Lieutenant Blackford folded a sheaf of parchment under his arm and started up the stairs to Major Tavon’s private office. ‘Major?’ he called, approaching from the outer hall.

‘Yes, Lieutenant?’ Tavon smiled, but it was a glassy, distant look, devoid of any real emotion. Something about her had gone tragically awry in the past three days, and Blackford hoped her illness – that’s what it had to be, some kind of crippling mental illness – had not done any irretrievable damage; maybe an Orindale healer might be able to cure their battalion commander. He and Captain Hershaw had already dispatched a rider to the capital to bring Colonel Pace and a team of healers as quickly as possible. Three officers and two soldiers were already dead, their bodies reduced to ash, and Blackford trembled every time he was forced to enter this room – but he was the only one man enough to actually do it. Everyone else, including Hershaw and Denne, who ought to be reporting to her, were unwilling even to come up the stairs.

‘We don’t have enough supplies – horses, food, blankets or wagons – to make a six-day forced march.’ He froze, waiting for the major’s wrath to explode.

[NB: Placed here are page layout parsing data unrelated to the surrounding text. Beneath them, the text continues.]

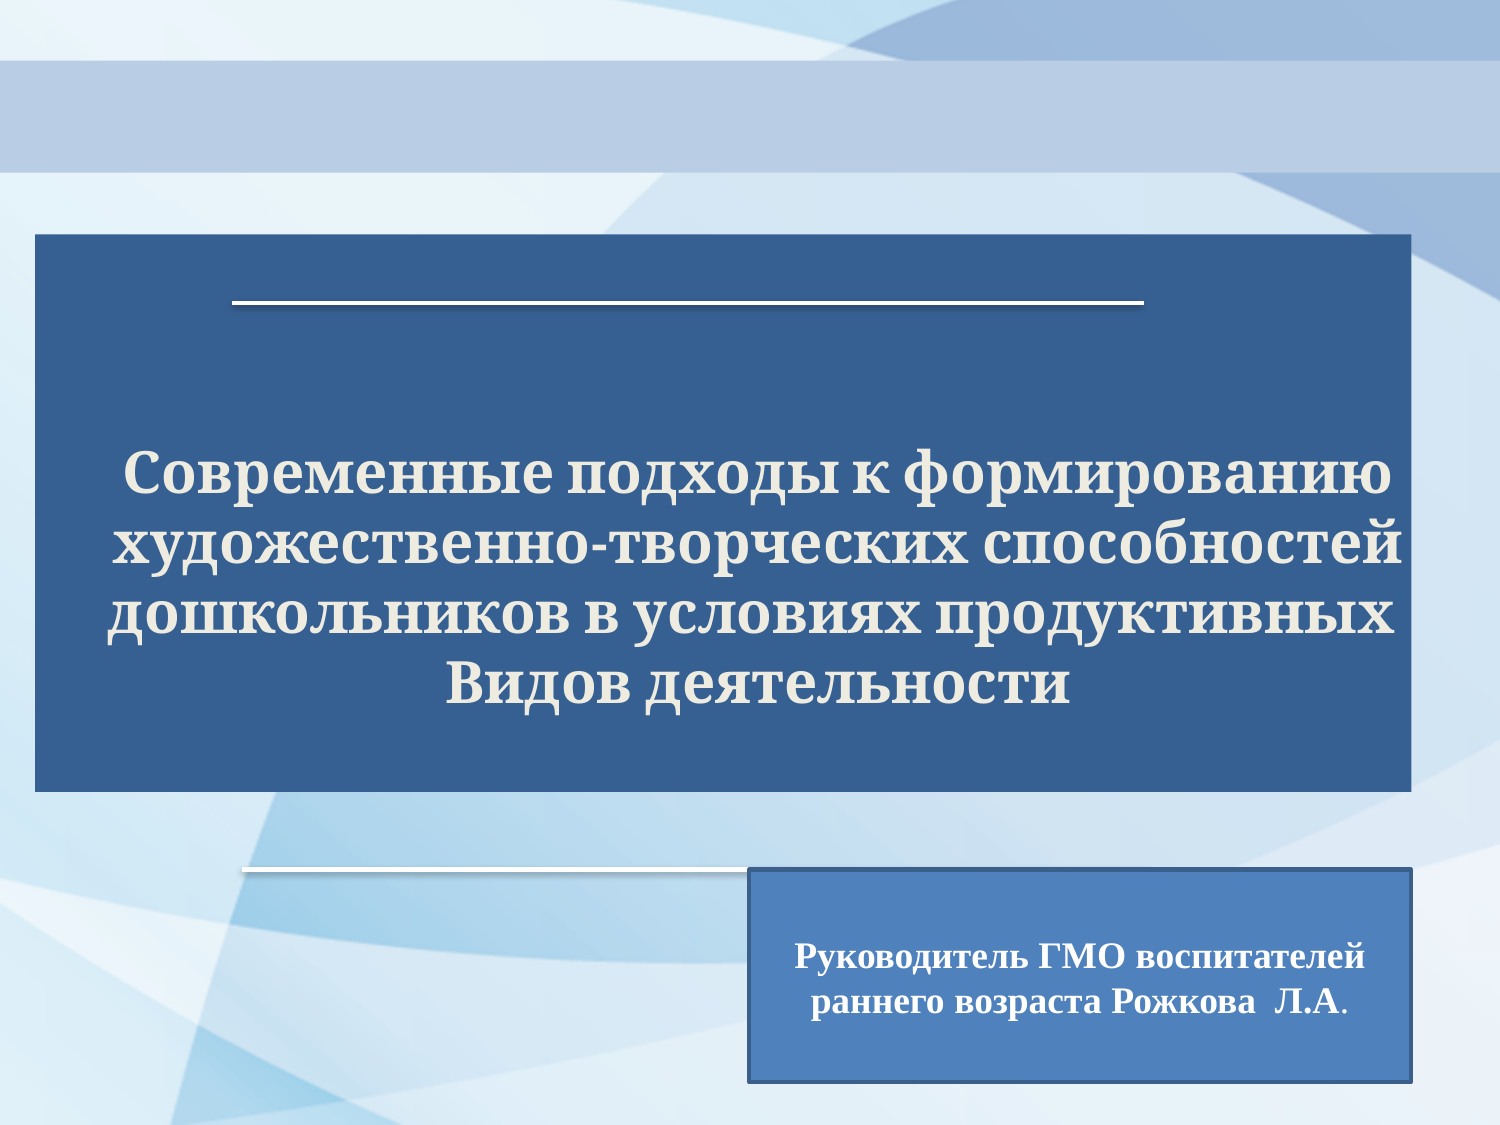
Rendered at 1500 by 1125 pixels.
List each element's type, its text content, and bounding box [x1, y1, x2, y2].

picture [0, 173, 1500, 1125]
text_box [0, 60, 1500, 173]
text_box Руководитель ГМО воспитателей раннего возраста Рожкова Л.А. [747, 867, 1413, 1084]
text_box [33, 232, 1413, 794]
text_box Современные подходы к формированию художественно-творческих способностей дошкольников в условиях продуктивных Видов деятельности [63, 427, 1454, 793]
picture [0, 0, 1500, 60]
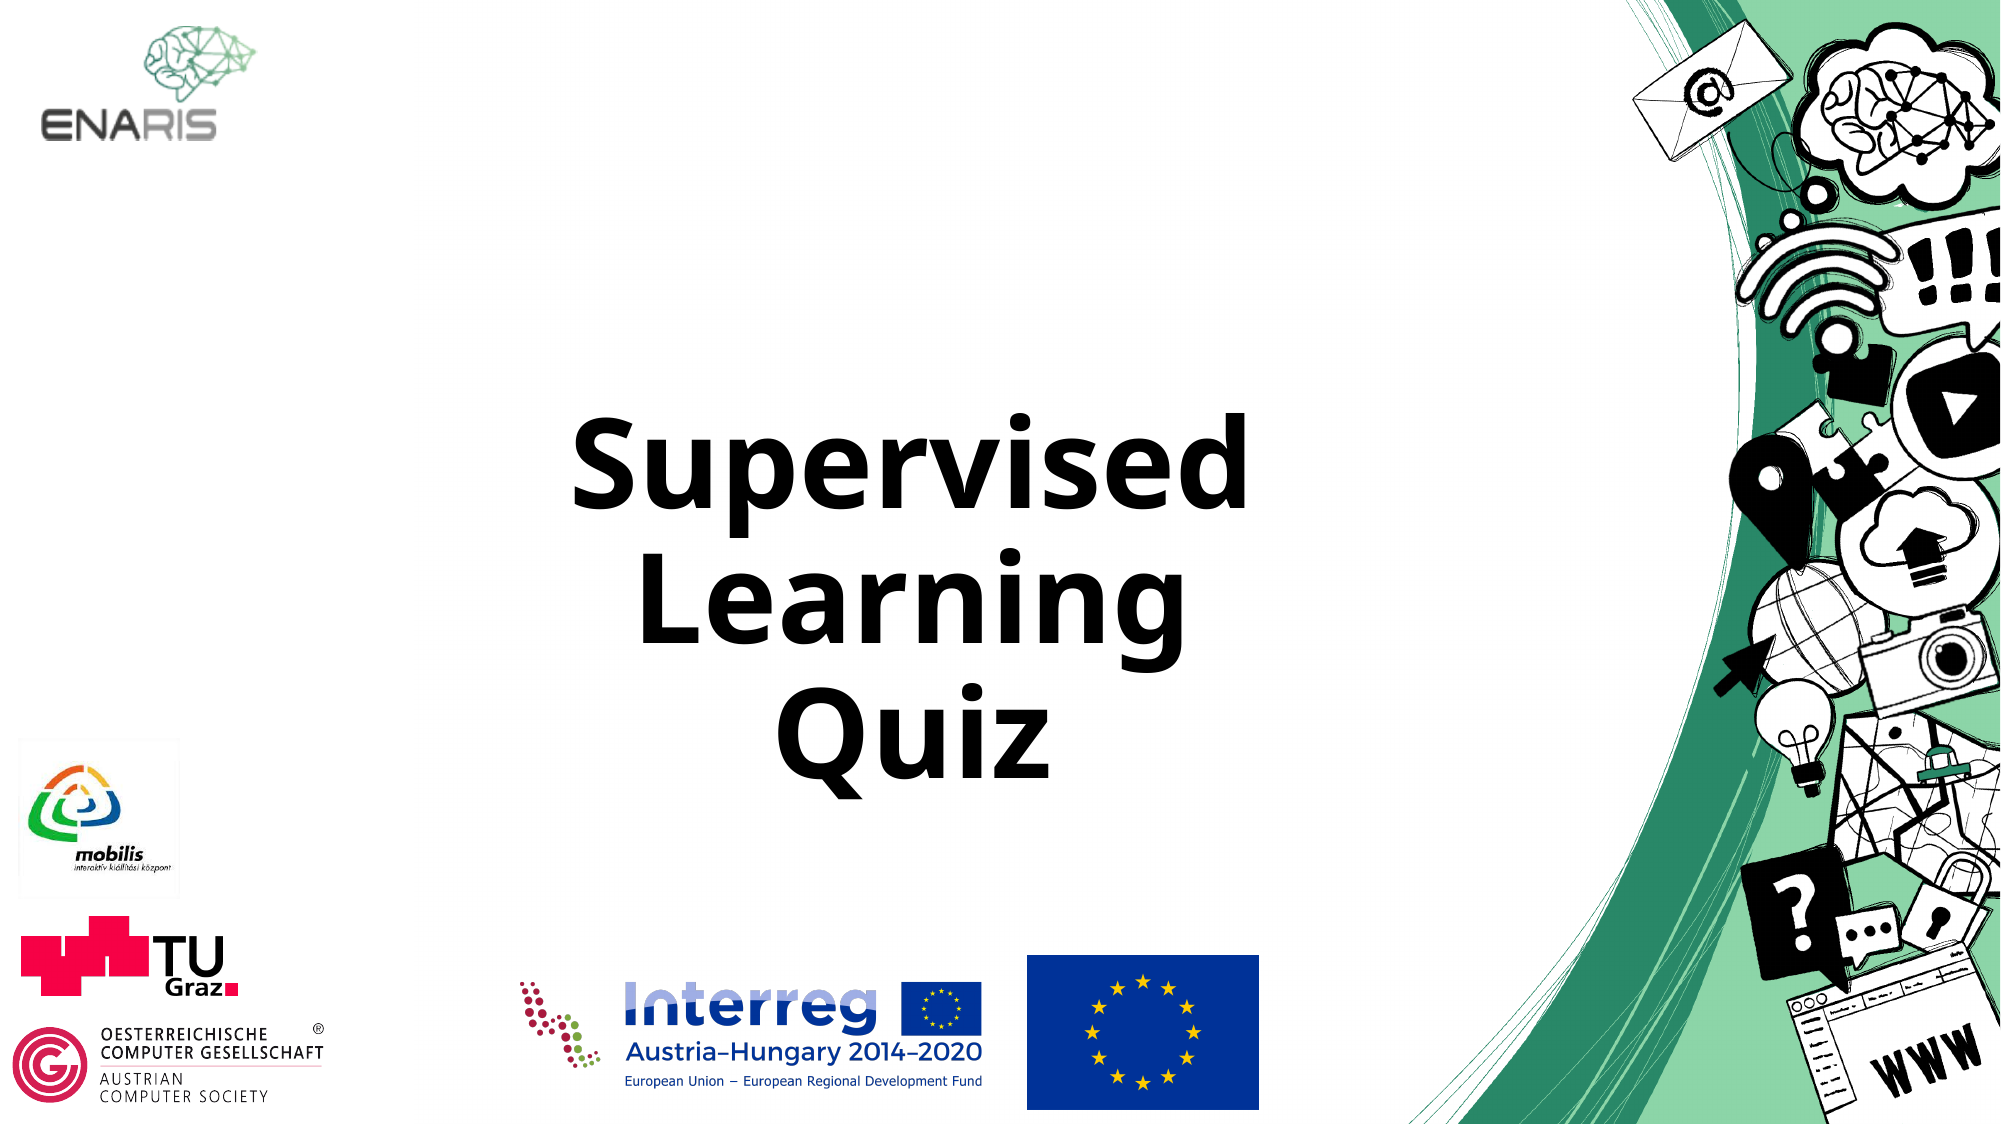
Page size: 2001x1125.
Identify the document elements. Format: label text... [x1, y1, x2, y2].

title Supervised Learning Quiz [266, 228, 1559, 814]
picture [414, 0, 2001, 1124]
picture [12, 1023, 324, 1103]
picture [21, 916, 238, 996]
picture [41, 26, 258, 141]
picture [18, 738, 180, 899]
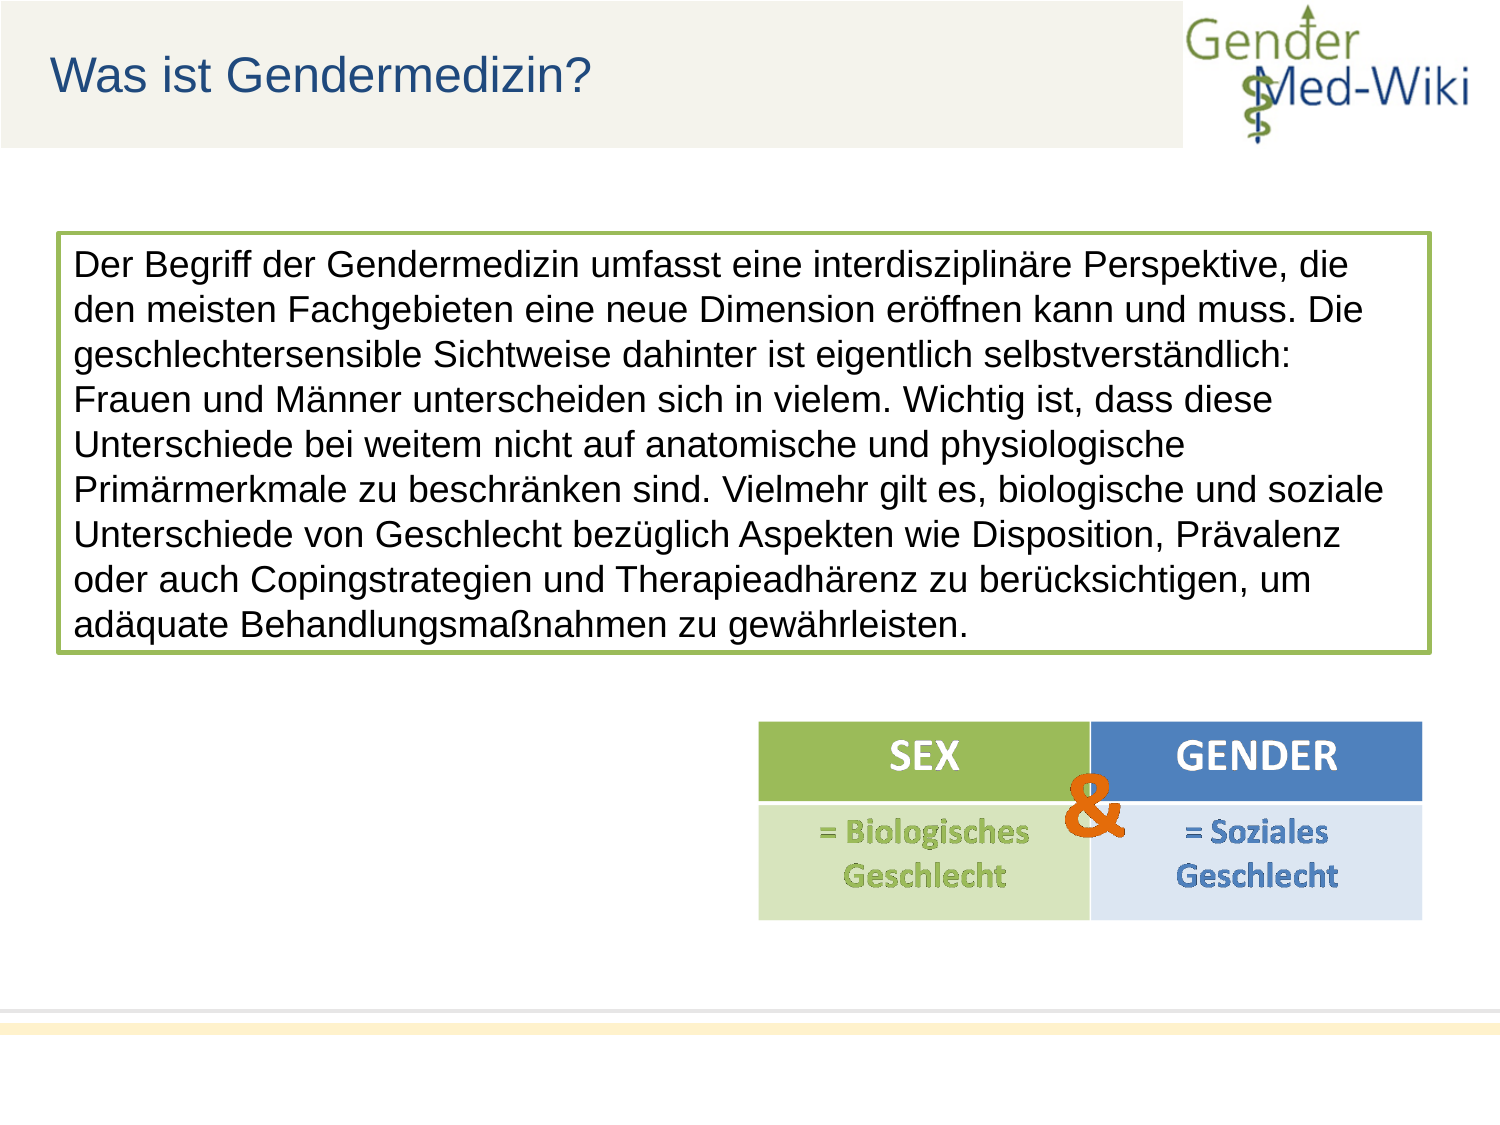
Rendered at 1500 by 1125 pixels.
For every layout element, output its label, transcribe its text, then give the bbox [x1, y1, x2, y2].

text_box Der Begriff der Gendermedizin umfasst eine interdisziplinäre Perspektive, die den meisten Fachgebieten eine neue Dimension eröffnen kann und muss. Die geschlechtersensible Sichtweise dahinter ist eigentlich selbstverständlich: Frauen und Männer unterscheiden sich in vielem. Wichtig ist, dass diese Unterschiede bei weitem nicht auf anatomische und physiologische Primärmerkmale zu beschränken sind. Vielmehr gilt es, biologische und soziale Unterschiede von Geschlecht bezüglich Aspekten wie Disposition, Prävalenz oder auch Copingstrategien und Therapieadhärenz zu berücksichtigen, um adäquate Behandlungsmaßnahmen zu gewährleisten. [58, 232, 1430, 653]
text_box [0, 1023, 1500, 1035]
picture [1183, 0, 1471, 149]
text_box Was ist Gendermedizin? [35, 35, 1090, 110]
picture [749, 710, 1430, 928]
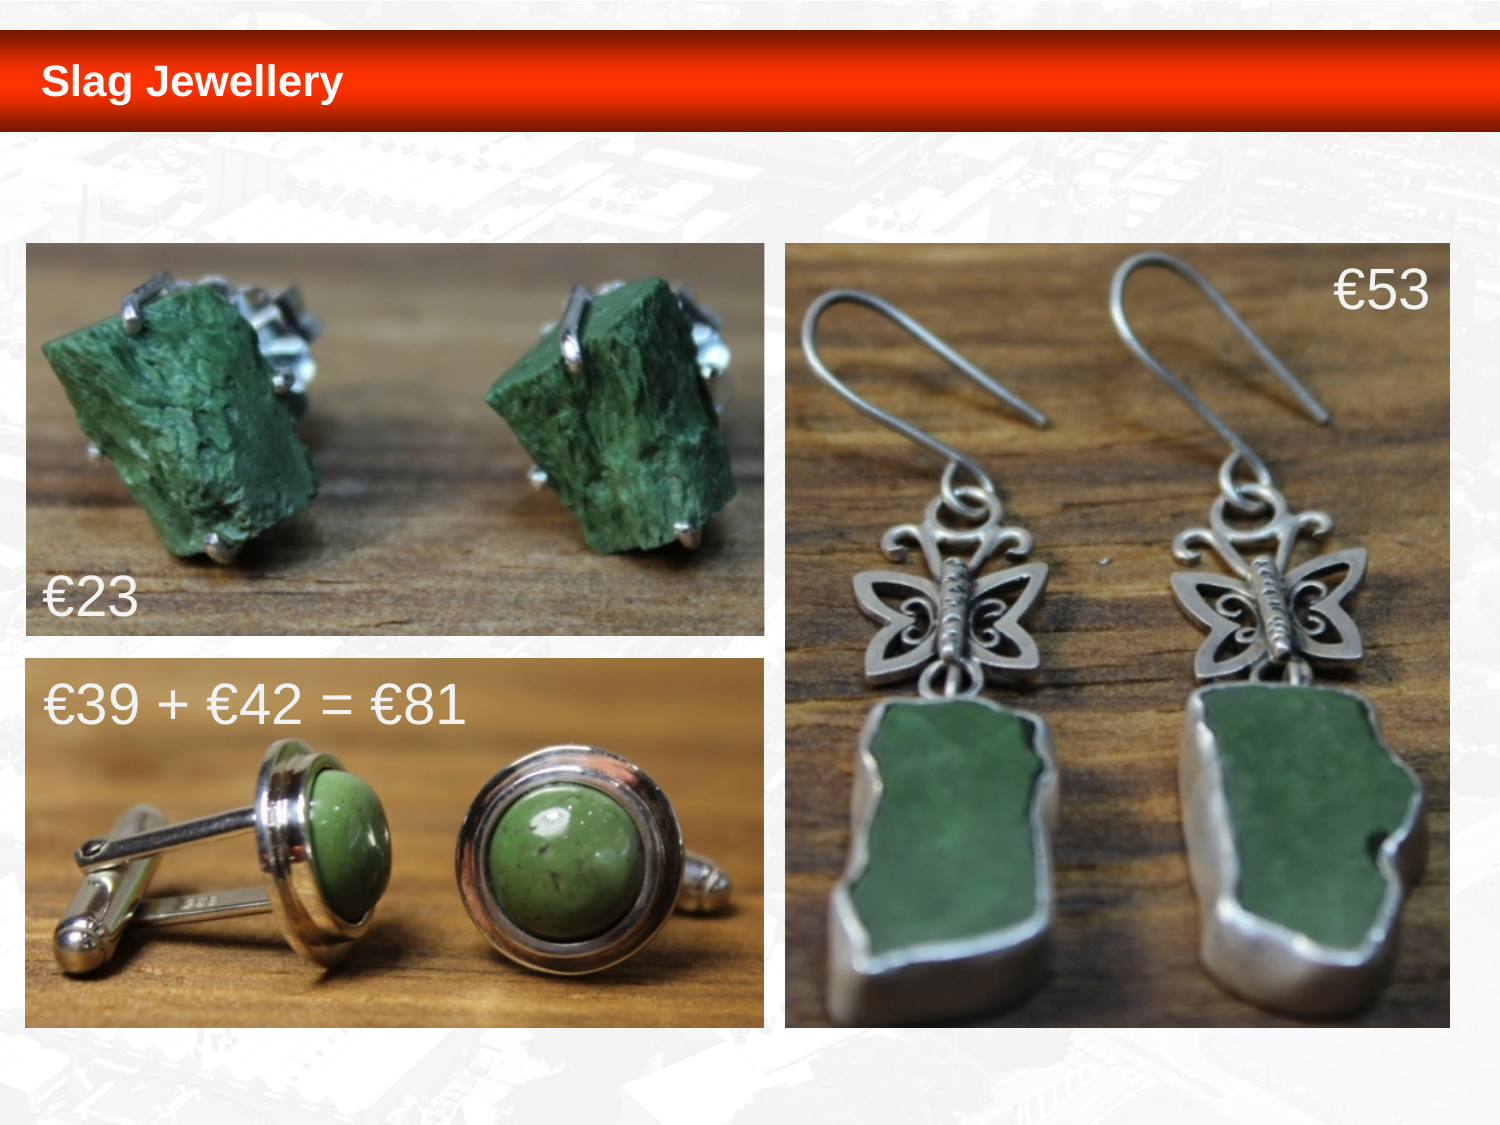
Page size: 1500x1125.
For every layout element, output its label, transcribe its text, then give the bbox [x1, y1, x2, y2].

title Slag Jewellery [25, 45, 1425, 114]
picture [0, 1, 1500, 1125]
list [75, 179, 1425, 1047]
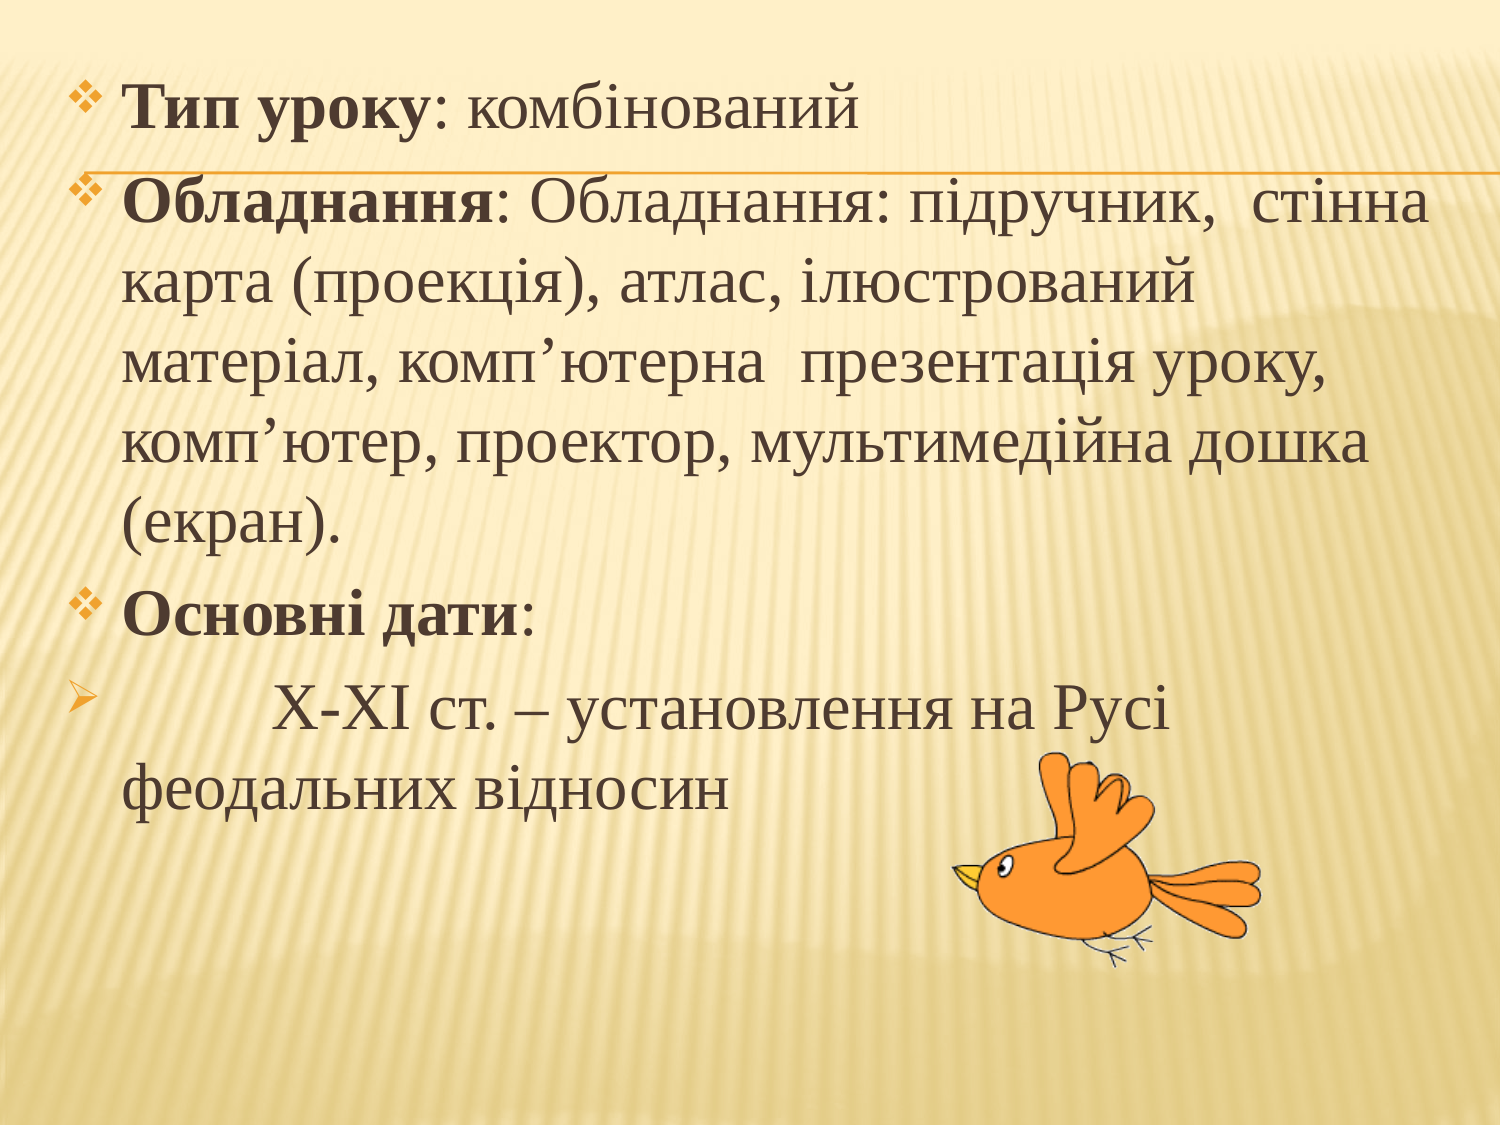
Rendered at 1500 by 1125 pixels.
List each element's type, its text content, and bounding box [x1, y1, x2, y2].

list Тип уроку: комбінований Обладнання: Обладнання: підручник, стінна карта (проекція), атлас, ілюстрований матеріал, комп’ютерна презентація уроку, комп’ютер, проектор, мультимедійна дошка (екран). Основні дати: Х-ХІ ст. – установлення на Русі феодальних відносин [50, 54, 1475, 998]
picture [855, 628, 1330, 1102]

Sweat trickled under his collar.

‘Get more.’ Tavon perused a map she had spread across her desk.

‘Yes, ma’am.’ Blackford turned to leave, then said, ‘Uh, Major?’

Tavon looked up. ‘What is it, Lieutenant?’

‘I’m not certain where we’ll find supplies enough for the entire battalion for that length of time.’

‘Then we will make the journey in fewer days. We’ll run the men day and night.’

‘Yes, ma’am, but-’

‘Lieutenant,’ Tavon cut him off. ‘I am not stupid.’

‘No, ma’am. Of course not, ma’am.’ Blackford kept his eyes on his boots.

‘I know that you have been keeping this battalion running smoothly and well-supplied for the past thirty-five Twinmoons.’

Yes, ma’am. Thank you, ma’am.’ His hands shook, and he clasped them together behind his back.

‘So I am not going to kill you, Lieutenant,’ Major Tavon clarified, as if it had been obvious all along. ‘Naked and drunk you’re still worth more to me than any dozen of these rutters.’

Lieutenant Blackford had no idea what a dozen might be; he promised himself he would ask Hershaw when he escaped the office. ‘Thank you, ma’am,’ he muttered. He could think of nothing else to say.

‘So I want you to figure this out, Lieutenant. You have until the dinner aven tonight. We’ll march south after everyone has eaten.’ Tavon returned to her map.

‘That’s just it, ma’am,’ Blackford said. ‘There isn’t enough food. We have daily shipments from Orindale, but we have never had the entire battalion stationed in Wellham Ridge at the same time, so we haven’t ever stockpiled that much food, that many blankets, tent shelters, boots, uniforms, any of it.’

Major Tavon glared at him. ‘Mark me, Lieutenant Blackford. I don’t give a pinch of pigeon shit if half the men expire from hunger, cold or even herpes between here and Meyers’ Vale. It is your job to locate supplies and resources for this battalion. You have done an admirable job of it in the past, and that is why you are still standing here breathing. Take what you require from Wellham Ridge itself. Break into civilian homes, requisition their blankets, food, carts, horses, even trainers, if that’s what you need, but have this battalion ready to move by the dinner aven!’